The next step is to add the Cloud Proxy Connector Role to a site system, typically I have heard recommendations that this service should be added to a management point server, so that is what we elected to do. Once we starting checking the SMS_Cloud_ProxyConnectory.log we were seeing a constant stream of errors for it failing to communicate with the Azure instances:
Here is the error text:
ERROR: Failed to build Tcp connection 41320a1b-5250-4f4f-b95a-0fccac4ef817 with server .CLOUDAPP.NET:10141. Exception: System.Net.WebException: TCP CONNECTION: Failed to authenticate with proxy server ---> System.IO.IOException: Unable to read data from the transport connection: A connection attempt failed because the connected party did not properly respond after a period of time, or established connection failed because connected host has failed to respond. ---> System.Net.Sockets.SocketException: A connection attempt failed because the connected party did not properly respond after a period of time, or established connection failed because connected host has failed to respond~~ at System.Net.Sockets.NetworkStream.Read(Byte buffer, Int32 offset, Int32 size)~~ --- End of inner exception stack trace ---~~ at System.Net.Sockets.NetworkStream.Read(Byte buffer, Int32 offset, Int32 size)~~ at System.Net.FixedSizeReader.ReadPacket(Byte buffer, Int32 offset, Int32 count)~~ at System.Net.Security.SslState.StartReceiveBlob(Byte buffer, AsyncProtocolRequest asyncRequest)~~ at System.Net.Security.SslState.StartSendBlob(Byte incoming, Int32 count, AsyncProtocolRequest asyncRequest)~~ at System.Net.Security.SslState.ProcessReceivedBlob(Byte buffer, Int32 count, AsyncProtocolRequest asyncRequest)~~ at System.Net.Security.SslState.StartReceiveBlob(Byte buffer, AsyncProtocolRequest asyncRequest)~~ at System.Net.Security.SslState.StartSendBlob(Byte incoming, Int32 count, AsyncProtocolRequest asyncRequest)~~ at System.Net.Security.SslState.ForceAuthentication(Boolean receiveFirst, Byte buffer, AsyncProtocolRequest asyncRequest)~~ at System.Net.Security.SslState.ProcessAuthentication(LazyAsyncResult lazyResult)~~ at Microsoft.ConfigurationManager.CloudConnection.ProxyConnector.TcpConnection.Connect()~~ --- End of inner exception stack trace ---~~ at Microsoft.ConfigurationManager.CloudConnection.ProxyConnector.TcpConnection.Connect()~~ at Microsoft.ConfigurationManager.CloudConnection.ProxyConnector.ConnectionBase.Start()~~ at Microsoft.ConfigurationManager.CloudConnection.ProxyConnector.ConnectionManager.MaintainConnections()
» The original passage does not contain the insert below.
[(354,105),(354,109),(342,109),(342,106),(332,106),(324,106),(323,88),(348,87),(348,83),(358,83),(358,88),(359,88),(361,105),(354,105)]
After looking at the errors being generated we noticed the connection attempts were all happening on ports 10140/10141/10125/10126. Looking over the CMG documentation for ports in use, it calls out that these ports are used when you are using multiple instances to run the CMG, but if you deploy just a single instance it will use only port 443. We were able to confirm with our security team that the ports for multiple instances were being blocked by our firewall. We removed our multiple instance CMG and set it up again this time specifying a single instance to build out in Azure and once the management point picked up the change in DNS resolution to the new IP address of the rebuilt instance it was able to connect successfully.
Now that I appeared to have a fully function CMG, I configured a test client to use internet communications only and tried to perform a policy check. This failed due to what I believe is an issue with the SSL certificate that we have installed on the management point. Once I have a solution to that issue I will update this post with more information, but I thought it would be helpful to others to get these first few errors I encountered out on the web and indexed by Google so they can be found.